Los muchachos del 27: una masacre borrada de la memoria nacional

 

Cinco jóvenes fueron secuestrados, torturados y asesinados el 9 de octubre de 1971, durante los Doce Años de Balaguer. Su caso, como tantos otros, sigue sin justicia.

Por Deivis Cabrera / Ciudadoriental.com

VIERNES, 10 OCTUBRE, 2025:- La noche del 9 de octubre de 1971, cinco jóvenes del sector 27 de Febrero, en Santo Domingo, fueron secuestrados por un escuadrón de la muerte. Las víctimas Radhamés Peláez Tejeda, Rubén Darío Sandoval, Víctor Fernando Checo, Reyes Florentino Santana y Gerardo Bautista Gómez eran miembros del Club Héctor J. Díaz, una organización barrial que promovía la cultura, el deporte y la solidaridad comunitaria entre jóvenes de origen humilde.

Ninguno de ellos tenía militancia política ni antecedentes delictivos. Aquella noche simplemente salían a comprar velas para el velatorio de su compañero del Club Héctor J. Díaz, Julio A. Rivera, quien había fallecido en un accidente de tránsito. Sin embargo, fueron interceptados y secuestrados por agentes vinculados a los organismos represivos del Estado.

*-*-*

Instrucciones:
[a] Transcribe sin cambios la parte del fragmento sobre los muchachos del 27 que empieza con las palabras que contienen "Los muchachos del" y termina con "sigue sin justicia.".
[b] Traduce al inglés esta oración del fragmento sobre los muchachos del 27: "Ninguno de ellos tenía militancia política ni antecedentes delictivos."
[c] Por favor, prolonga el fragmento sobre los muchachos del 27 a partir del punto en que se detiene.

Registros:

*-*-*

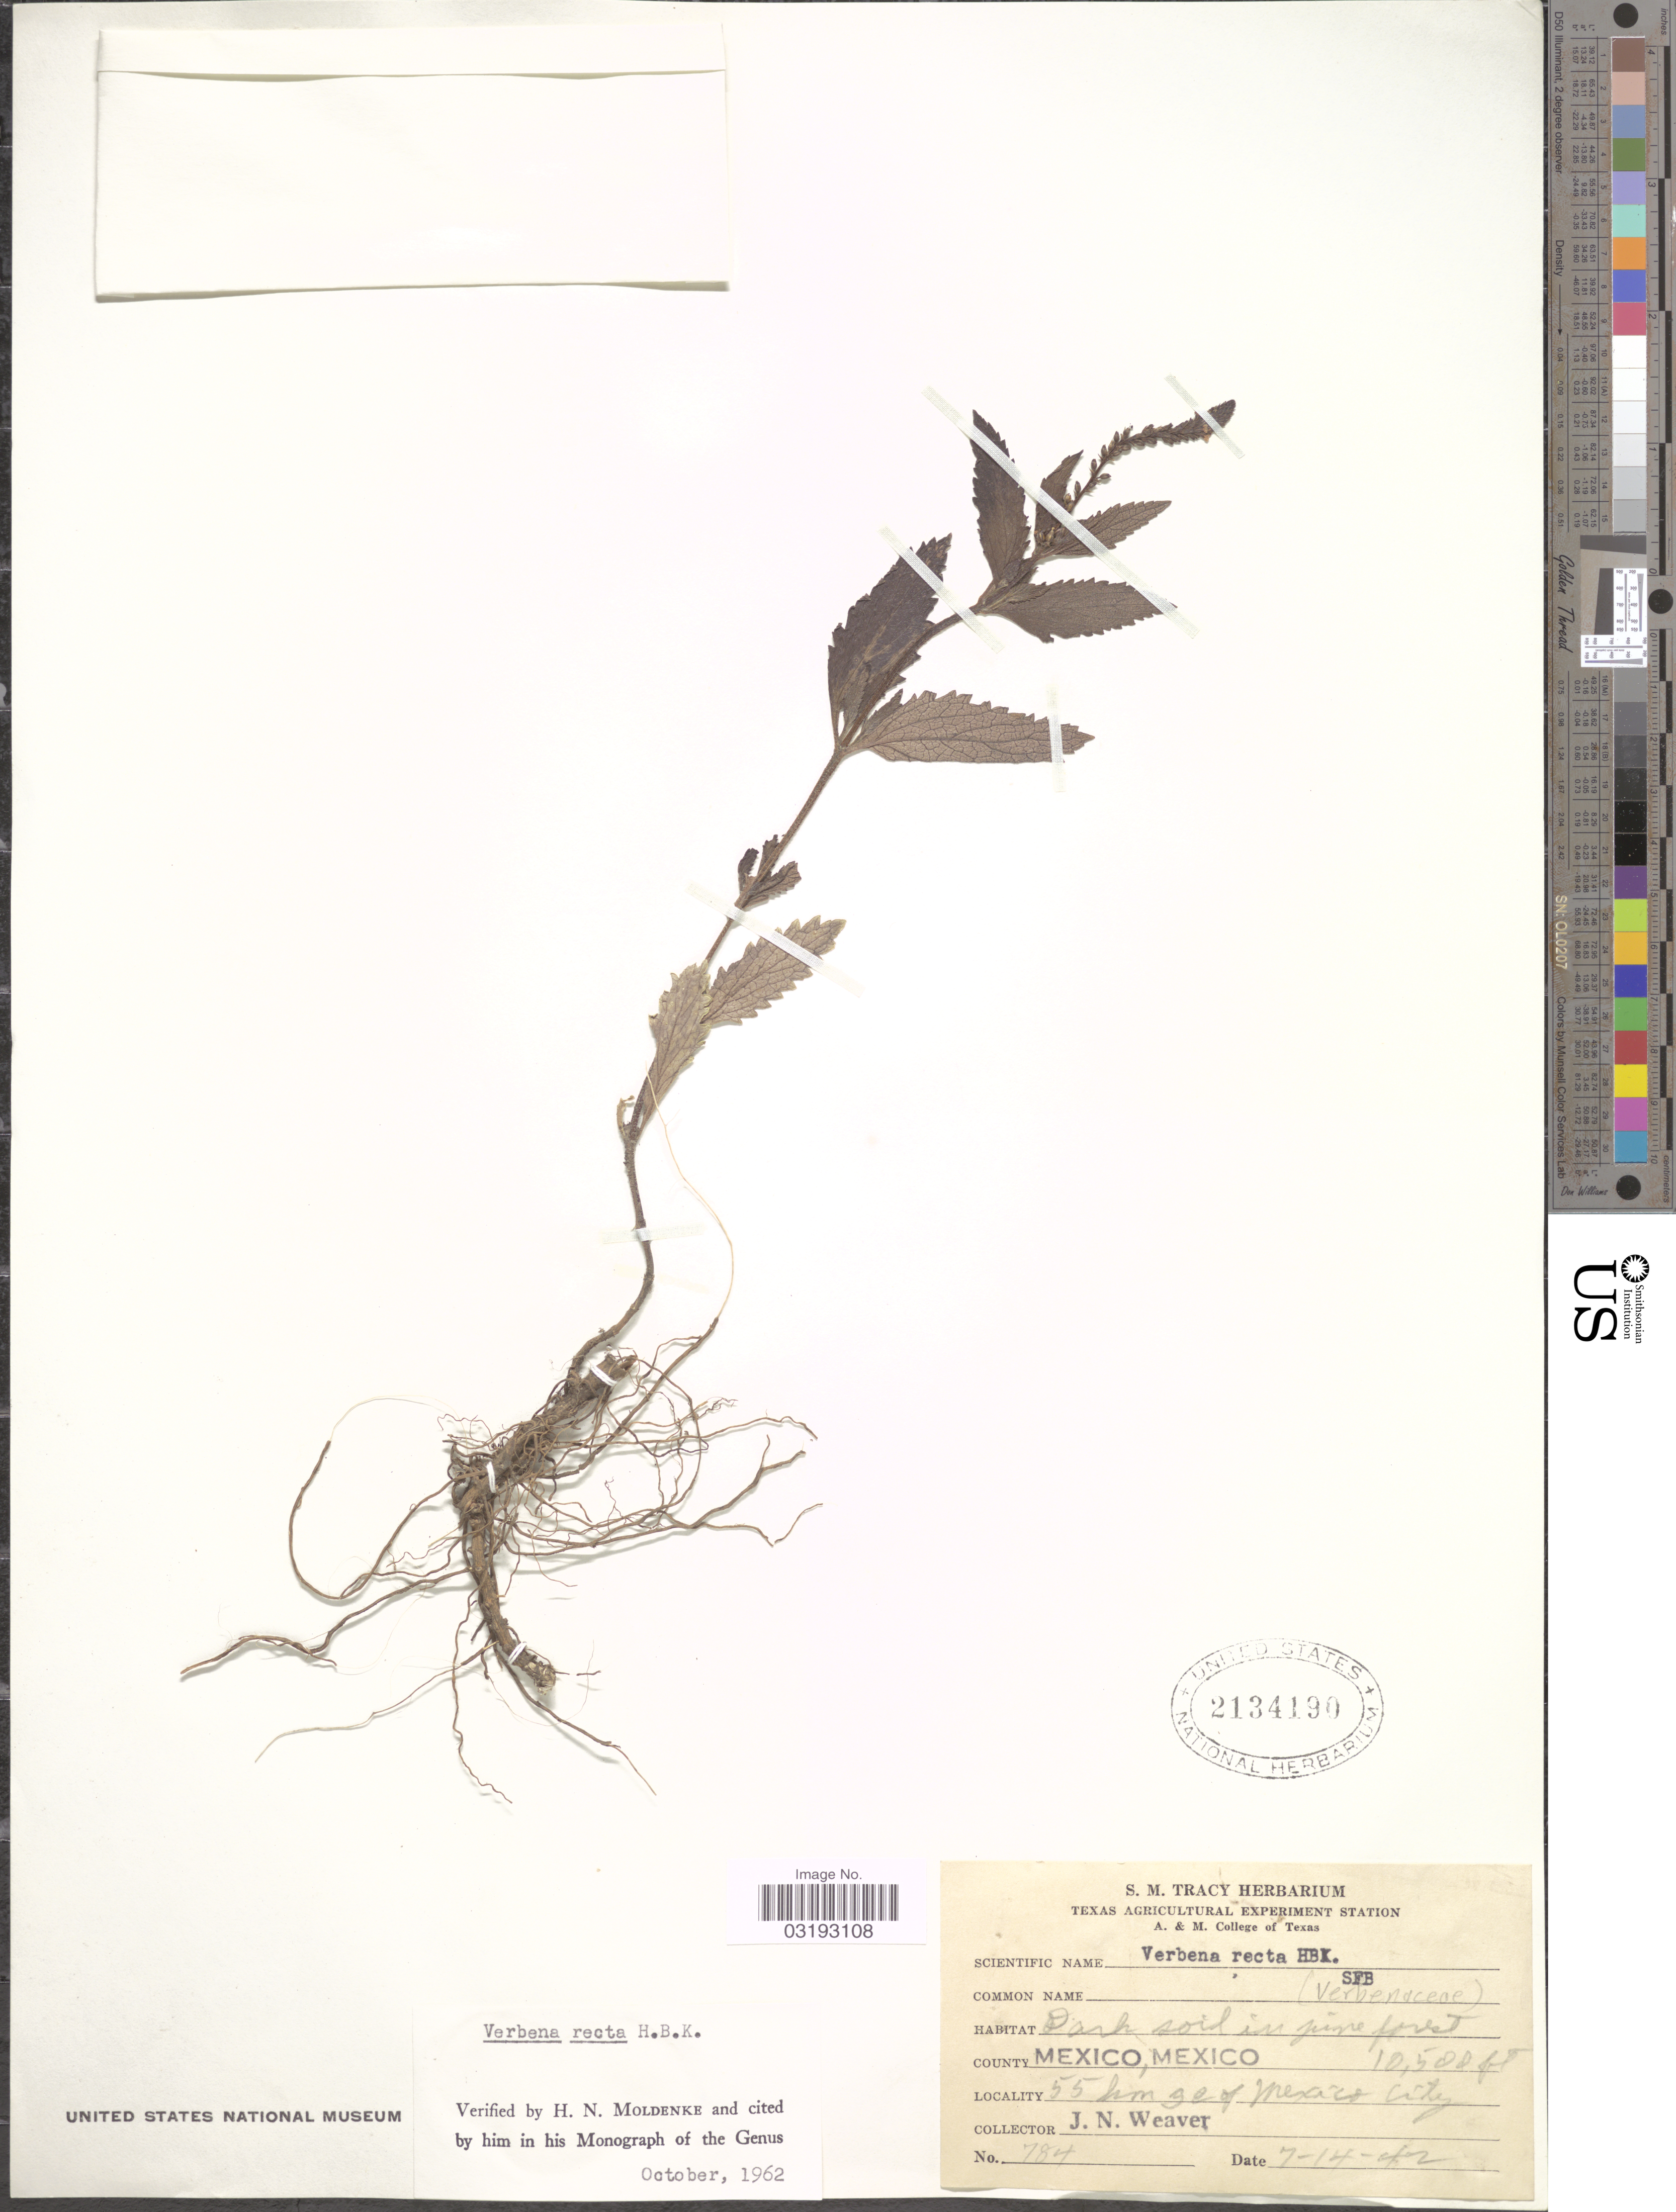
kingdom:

*-*-*

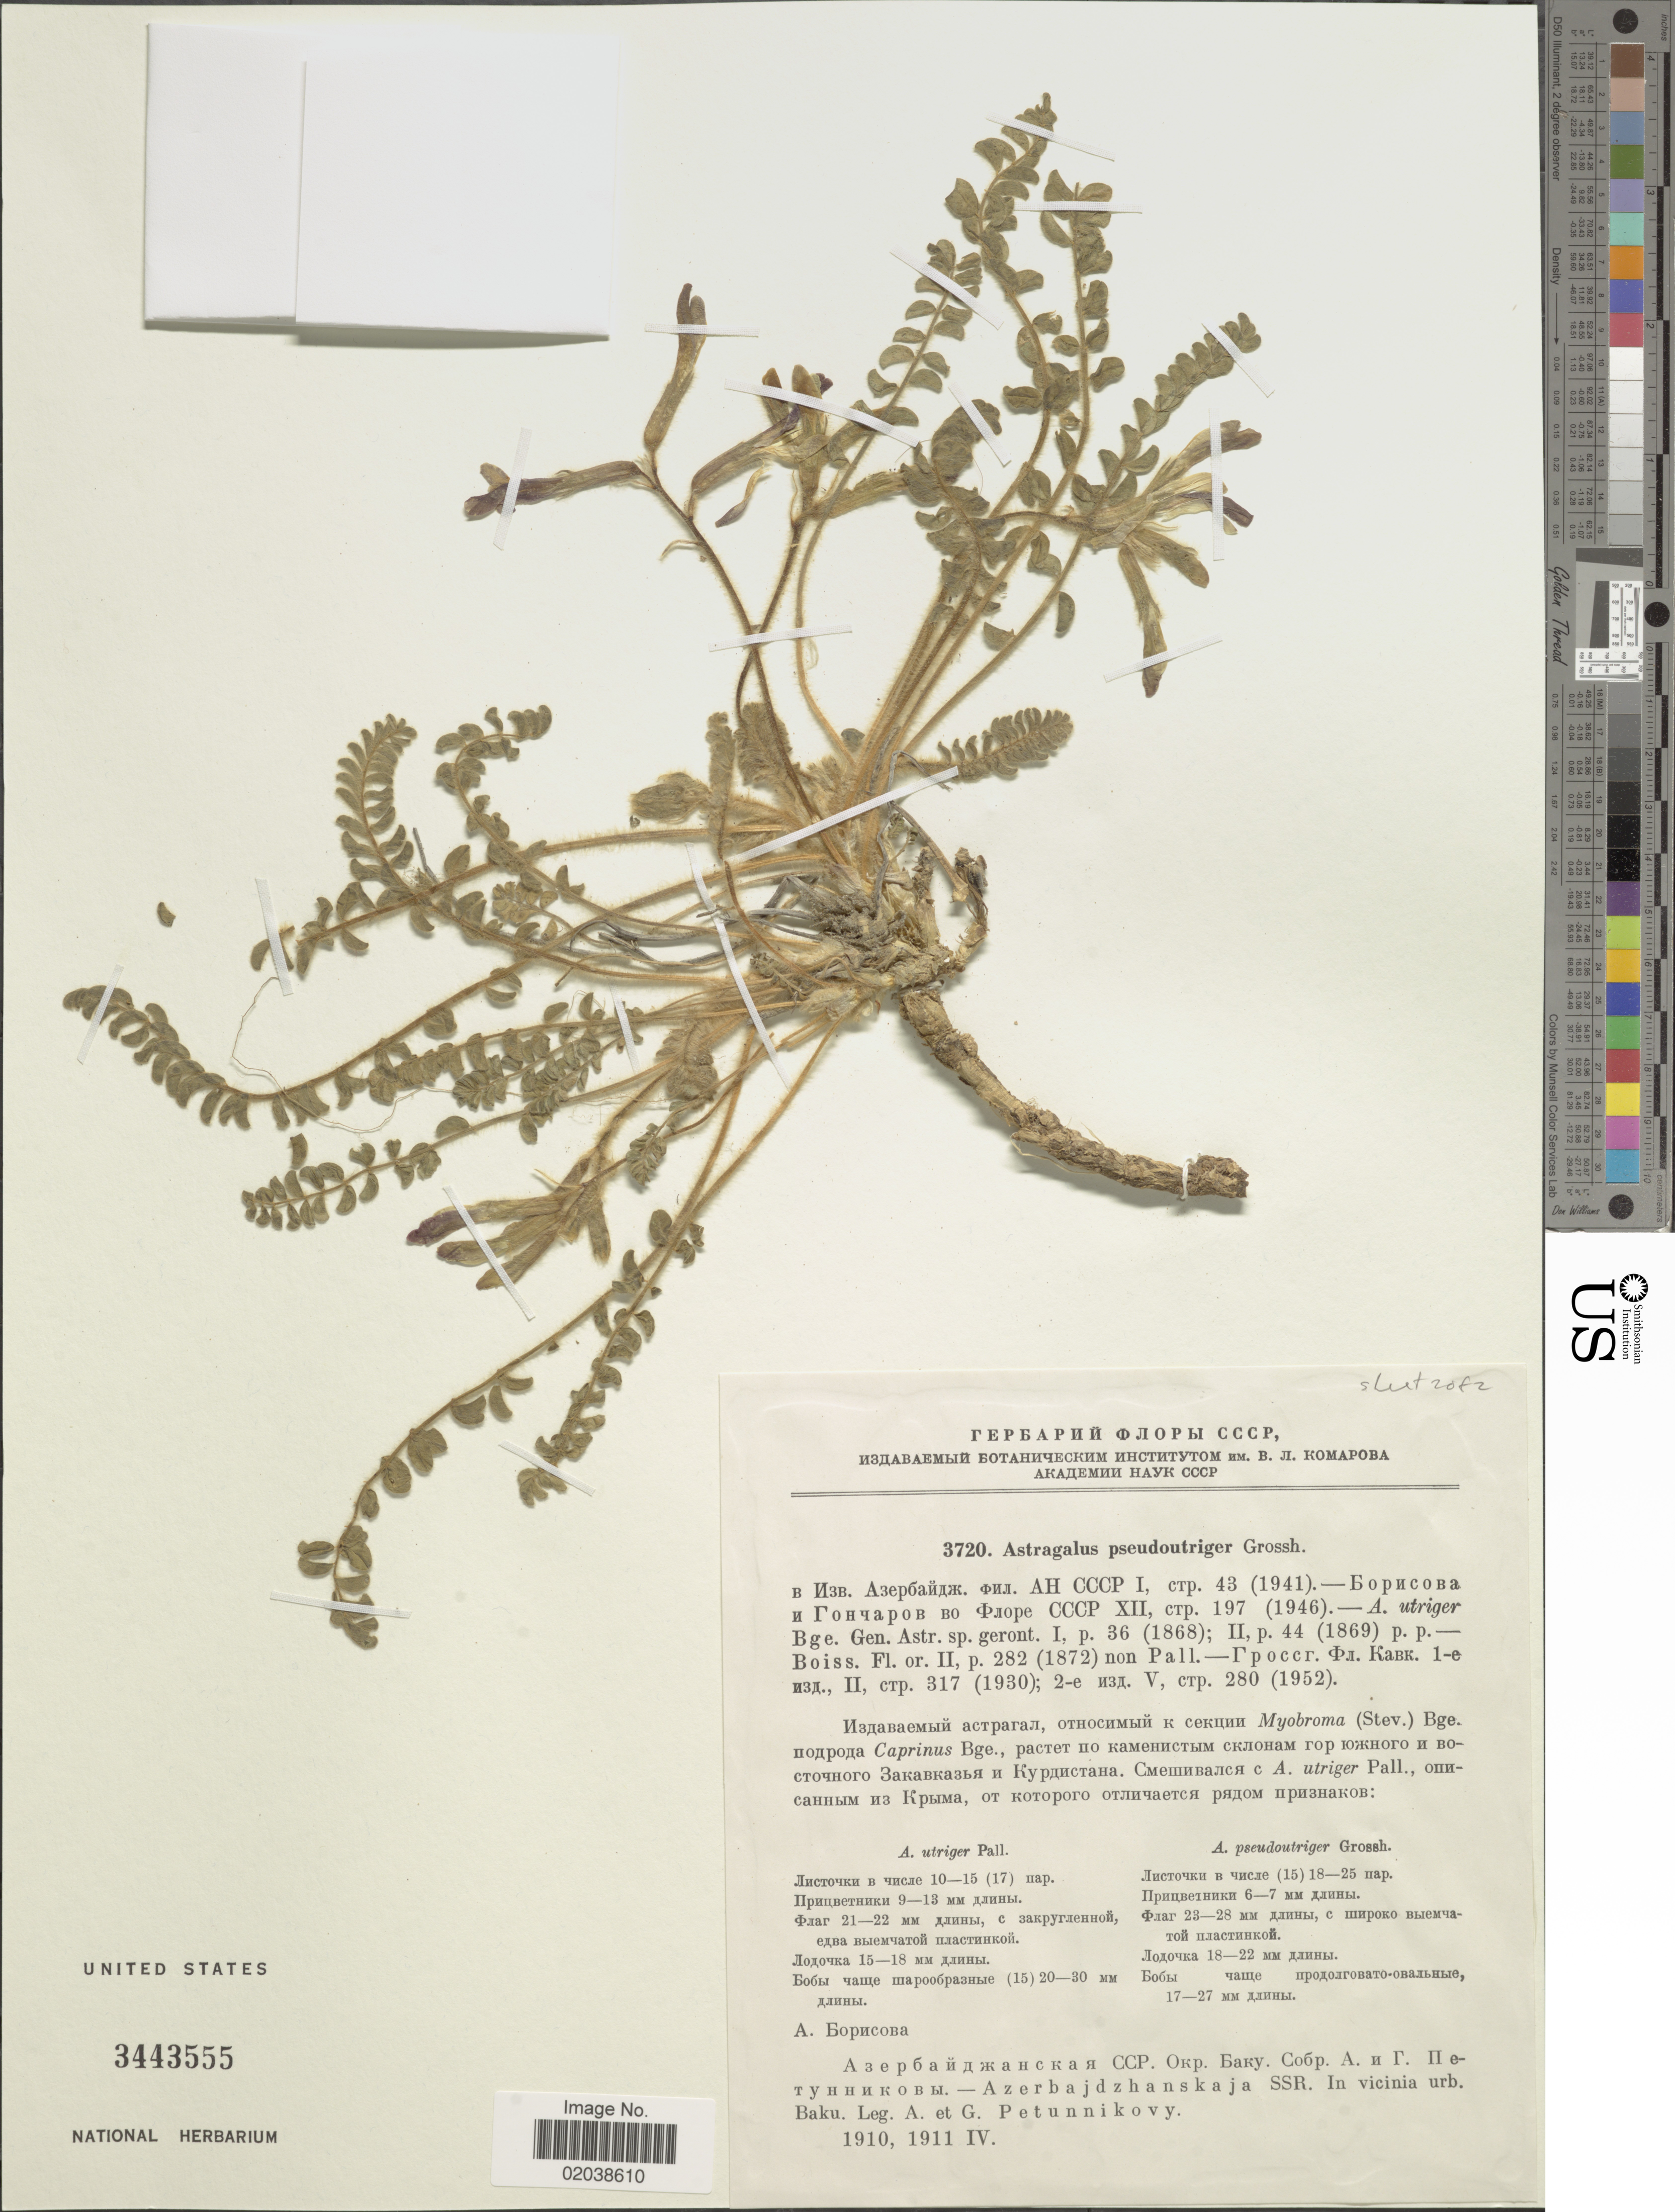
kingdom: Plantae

*-*-*

Respuestas por tarea:
[a]
Los muchachos del 27: una masacre borrada de la memoria nacional

 

Cinco jóvenes fueron secuestrados, torturados y asesinados el 9 de octubre de 1971, durante los Doce Años de Balaguer. Su caso, como tantos otros, sigue sin justicia.

[b] None of them had any political affiliation or criminal record.

[c]
El país vivía entonces bajo el régimen de Joaquín Balaguer, en pleno auge de los llamados Doce Años (1966-1978), uno de los períodos más violentos y oscuros de la historia dominicana reciente. La represión, el miedo y los asesinatos políticos se convirtieron en prácticas sistemáticas de un Estado que, bajo el pretexto de “preservar el orden”, ejecutó a cientos de dominicanos.

En ese contexto, la Policía Nacional estaba dirigida por el general Enrique Pérez y Pérez, conocido simplemente como Pérez y Pérez, un oficial temido por la población y señalado como creador y propulsor de “La Banda”, grupo paramilitar que actuaba con total impunidad. Bajo la gestión de Pérez y Pérez en la policía se cometieron algunas de las más crueles violaciones a los derechos humanos registradas en el país, en abierta colaboración con estructuras del Estado que operaban en las sombras para eliminar a cualquier persona considerada sospechosa o disidente.

El secuestro, tortura y ejecución de los jóvenes del Club Héctor J. Díaz ocurrió en medio de ese clima de terror institucionalizado, donde la sola sospecha bastaba para condenar a muerte. Días después, los cuerpos fueron hallados con terribles signos de tortura.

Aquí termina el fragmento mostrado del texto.